The London exodus to larger homes out of the city may not be the main driving force behind a rise in demand and price for detached properties, according to new data.
The latest research by Ascend Properties has revealed that it is, in fact, the property market in the North West that’s leading the lockdown, detached property price boom.
The firm analysed sold price records since lockdown was implemented on the 23rd March 2020 and February 2021 (latest available data), as well as during the same time period prior to the first lockdown, to see what impact a scramble for larger homes has had on the prices paid by buyers.
The research shows that across England, the average price paid for a detached house has increased from £349,995 to £375,000 since the start of lockdown, a 7.1% increase. At the same time, sold prices for all other property types have increased by 5.7% from £210,000 to £222,000. 1.4% less than detached homes, but respectable none the less.
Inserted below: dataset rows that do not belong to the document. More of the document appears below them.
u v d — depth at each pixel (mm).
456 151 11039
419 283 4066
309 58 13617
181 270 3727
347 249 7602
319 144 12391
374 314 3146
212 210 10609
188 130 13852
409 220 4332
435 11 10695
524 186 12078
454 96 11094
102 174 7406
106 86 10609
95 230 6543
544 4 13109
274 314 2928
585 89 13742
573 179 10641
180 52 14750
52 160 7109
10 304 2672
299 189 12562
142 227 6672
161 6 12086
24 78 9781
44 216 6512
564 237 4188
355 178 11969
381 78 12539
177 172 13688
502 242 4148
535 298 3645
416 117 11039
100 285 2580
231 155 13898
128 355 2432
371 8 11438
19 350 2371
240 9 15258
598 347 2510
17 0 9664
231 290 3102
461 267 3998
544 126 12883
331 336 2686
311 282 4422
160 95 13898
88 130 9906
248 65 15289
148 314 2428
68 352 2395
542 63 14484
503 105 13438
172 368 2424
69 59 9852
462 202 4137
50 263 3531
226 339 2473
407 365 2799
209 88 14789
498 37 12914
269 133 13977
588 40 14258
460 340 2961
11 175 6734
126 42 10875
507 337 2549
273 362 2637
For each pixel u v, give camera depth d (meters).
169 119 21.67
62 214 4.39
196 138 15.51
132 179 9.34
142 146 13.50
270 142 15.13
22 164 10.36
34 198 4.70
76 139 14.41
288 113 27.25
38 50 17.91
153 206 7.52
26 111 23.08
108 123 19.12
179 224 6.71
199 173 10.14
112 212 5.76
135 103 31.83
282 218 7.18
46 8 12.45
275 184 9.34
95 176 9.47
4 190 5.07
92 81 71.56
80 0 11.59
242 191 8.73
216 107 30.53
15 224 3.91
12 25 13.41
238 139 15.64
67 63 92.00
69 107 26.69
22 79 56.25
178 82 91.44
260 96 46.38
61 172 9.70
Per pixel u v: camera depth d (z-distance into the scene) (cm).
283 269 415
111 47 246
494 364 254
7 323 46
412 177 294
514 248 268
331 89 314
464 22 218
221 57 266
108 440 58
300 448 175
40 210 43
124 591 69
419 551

Much has been made about London homebuyers looking to the capital’s peripherals and beyond for larger homes, but the research by Ascend Properties shows that it is the North West where this trend is impacting sold prices to the greatest extent.
Prior to lockdown, detached houses sold for an average of £280,000 across the North West, while other property types averaged £147,000 - a gap of 90% in bricks and mortar value. However, since lockdown detached homes in the North West have sold for an average of £299,995 compared to £153,000 for all other property types, meaning this price gap has now stretched to 96%.
What’s more, detached homes across the North West have increased by 7.1% in value since lockdown, the highest increase of all English regions. At the same time, the price paid for all other property types has increased by 4.1%. The 3.1% gap between the two is also the highest across all other English regions, further highlighting the detached property price boom currently being seen across the region.
The South West ranks second, with detached homes up 6.8% since lockdown, 2.3% more than the rest of the market. Yorkshire and the Humber has also seen one of the biggest uplifts in detached property prices when compared to the rest of the market, with an increase of 5.4% coming in 2% higher than the uplift enjoyed across the rest of the market.
London does rank fourth however and while detached house prices are up 6.1%, which is a higher rate of growth than Yorkshire and the Humber, it’s just 1.8% ahead of the property price growth seen across other property types in the capital.
Ged McPartlin, Managing Director of Ascend Properties, commented: “There may well be an exodus of homebuyers leaving the capital in search of larger homes, but the figures show that the North West is actually leading the way where this trend is concerned.
"Not only does the region rank top for detached property price growth since lockdown was first implemented, but detached homes are also pulling away from the rest of the wider market in terms of the rate of price appreciation.
"That’s not to say that other property types aren’t selling well and, in fact, there has been strong growth across the board. However, with more buyers searching for larger homes it does present a good opportunity for first and second rung buyers who should be able to find a flat or smaller home for a good price now that there is less competition.”